I've wanted to support this for a long time, but had a hard time figuring out how I wanted to implement it, exactly. I prefer to add features in a generic way where lots of different use cases can fit into the same thing, to keep the overall protocol feeling clean and consistent if possible. I also try to avoid making breaking changes, which means I'd ideally do it right the first time.
I thought about adding some sort of system specifically for chats, but that would duplicate a lot of the stuff that was already there. I thought about even having a window you could pop up that would connect to my IRC server, but that seemed silly, and would limit what kind of improvements I could make over what IRC is able to do.
I realized awhile back that, conceptually, maps are fancy chatrooms; you can visit them, see who else is there, and send messages that everyone else in that location can see. So it makes sense to build on that. So I thought it would be cool to have it where you can control multiple characters across multiple maps, and server-wide chats would involve putting a character (or a copy of a character) in a map that's agreed upon to be a chat, with other people doing the same thing.
But that feels like vastly over complicating everything and it would make clients handle a lot of tricky stuff that I don't think a client should have to support, and as cool as it would be it'd probably look clunky and confusing to people.

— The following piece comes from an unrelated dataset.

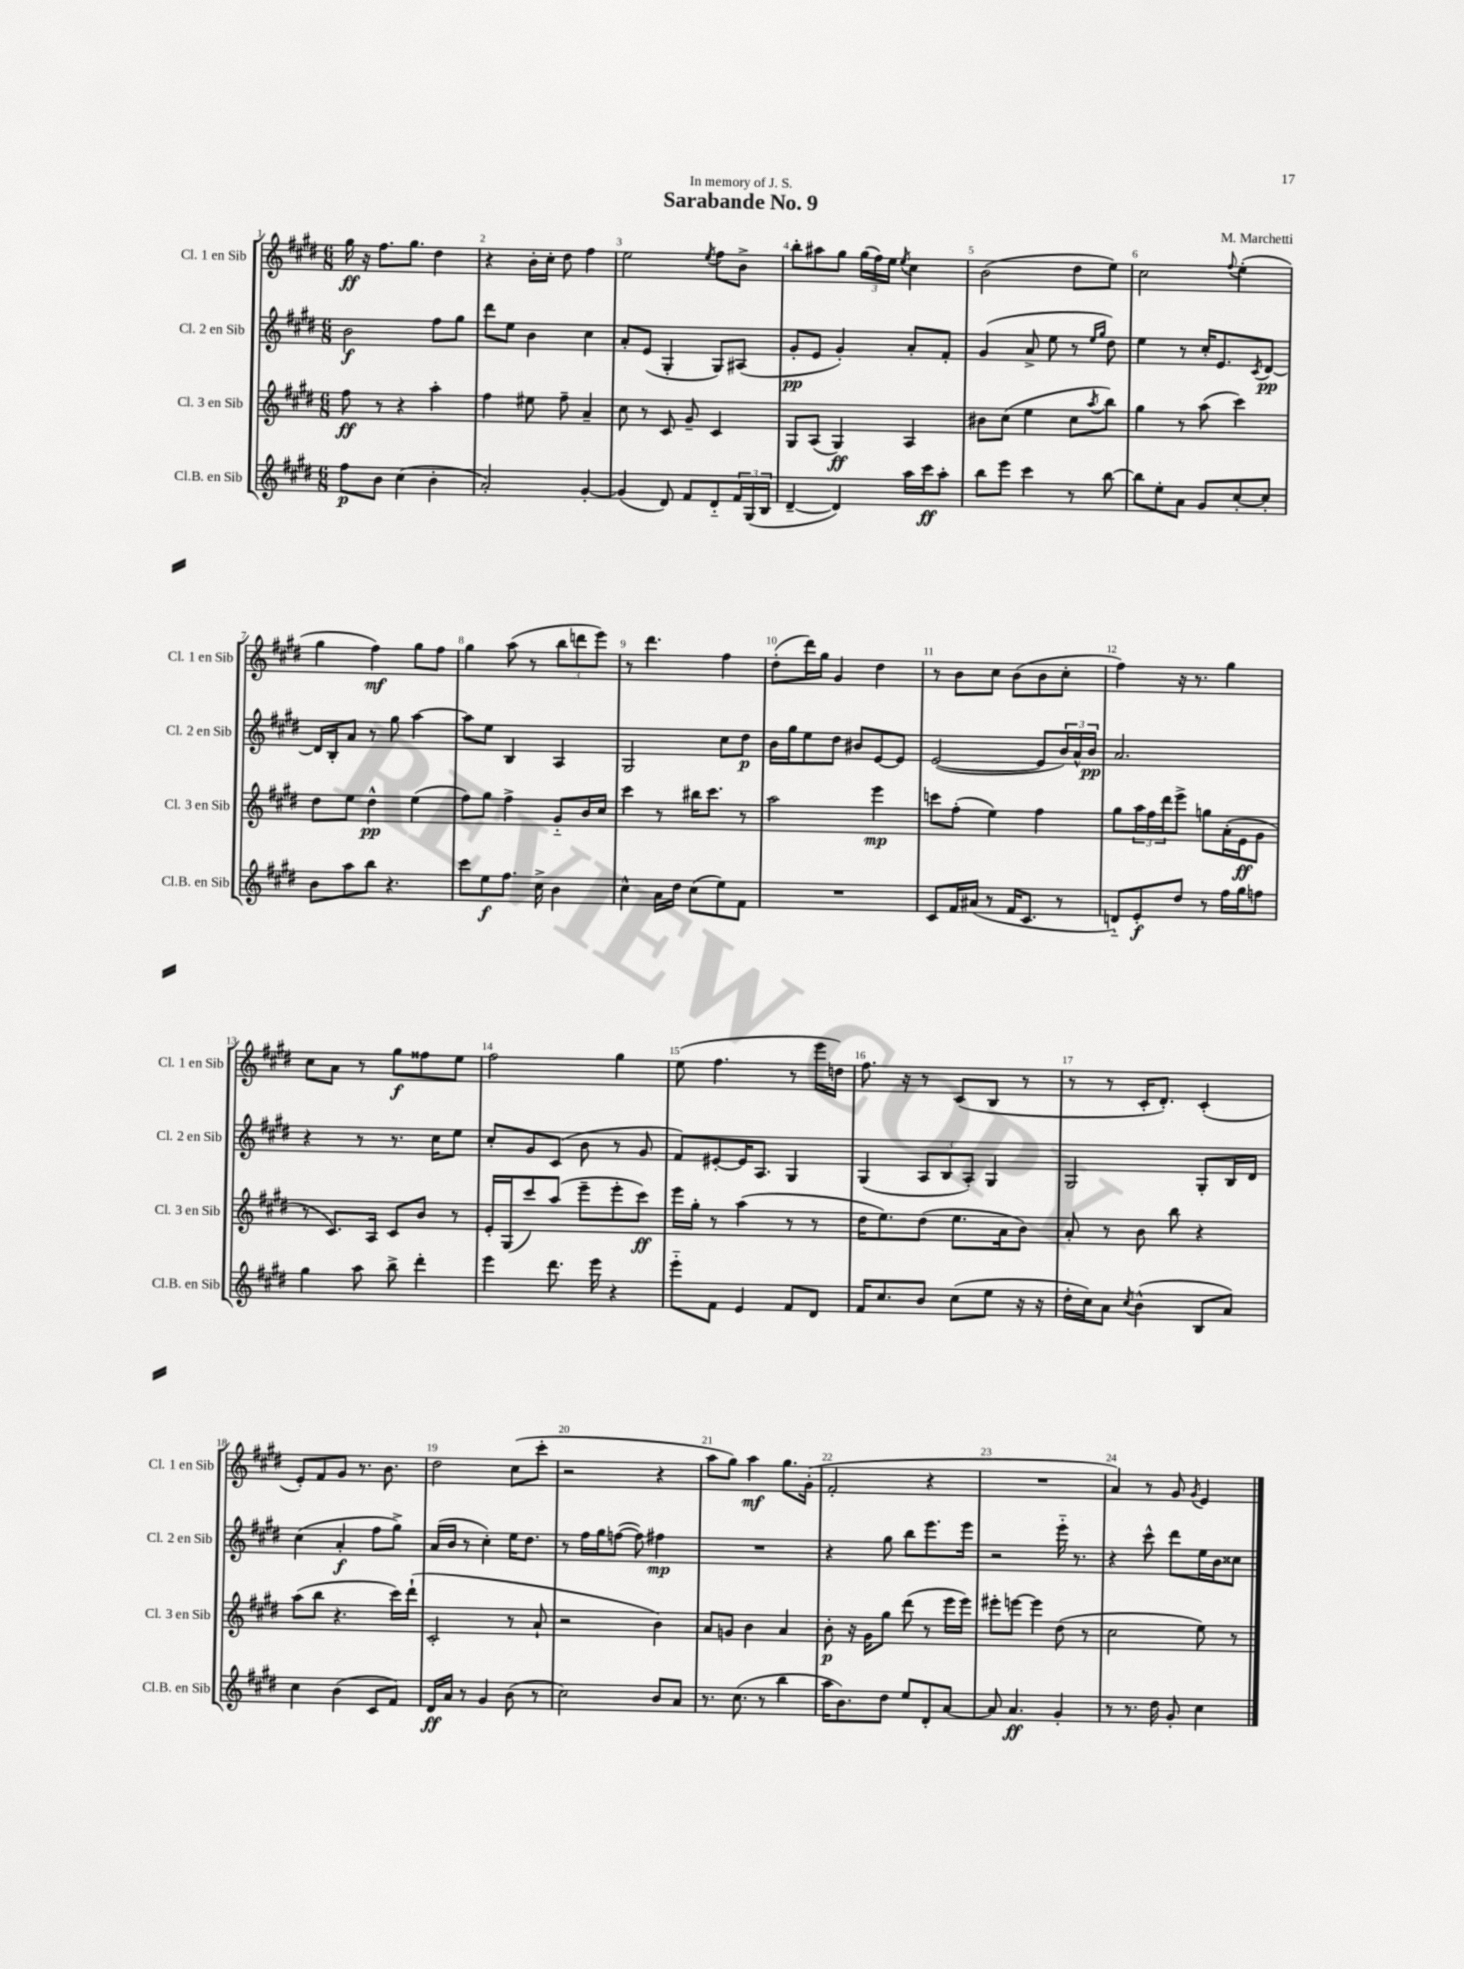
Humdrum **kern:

Yesterday I realized there's a simpler solution that also builds on the concepts already there: There's a system in place for remotely listening in on events that happen on other maps, and remotely doing actions on other maps, including sending chat messages. This was originally set up with the idea that you would have a bot account sitting somewhere and it would remotely handle bot stuff in however many maps. You could technically already use this system for chats, if multiple people listened to chat on some remote map and remotely sent chat into it, but this required permissions to be set in a way that wasn't preferable, so I fixed that.
Now non-registered users can listen for events on other maps, and the maps themselves don't have to even be maps, nor do they have to exist in the database. There's a remote_chat
permission you can set on entities, and with that permission, you can listen to chat messages that happen inside the entity, remotely send chat into the entity, and find out who else is listening for chat in that entity, and no potentially unwanted extra permissions. The ability to see who else is listening for chat gives you that "member list" feature of a chatroom.
So the end result of this is that any entity can be a server-wide chatroom if its owner wants to opt into it being one. You can have an actual persistent entity like a user group be one (and you can set it up so that being a member of the group gives you access to join the chat), or have a map that you can visit and talk in alongside people talking remotely, or you can just make a quick temporary object that can act as a temporary party chat, or whatever really.
Now it needs support in the client, and commands for more easily working with this, like the ability to kick people from one of these remote chat setups. Those can come later.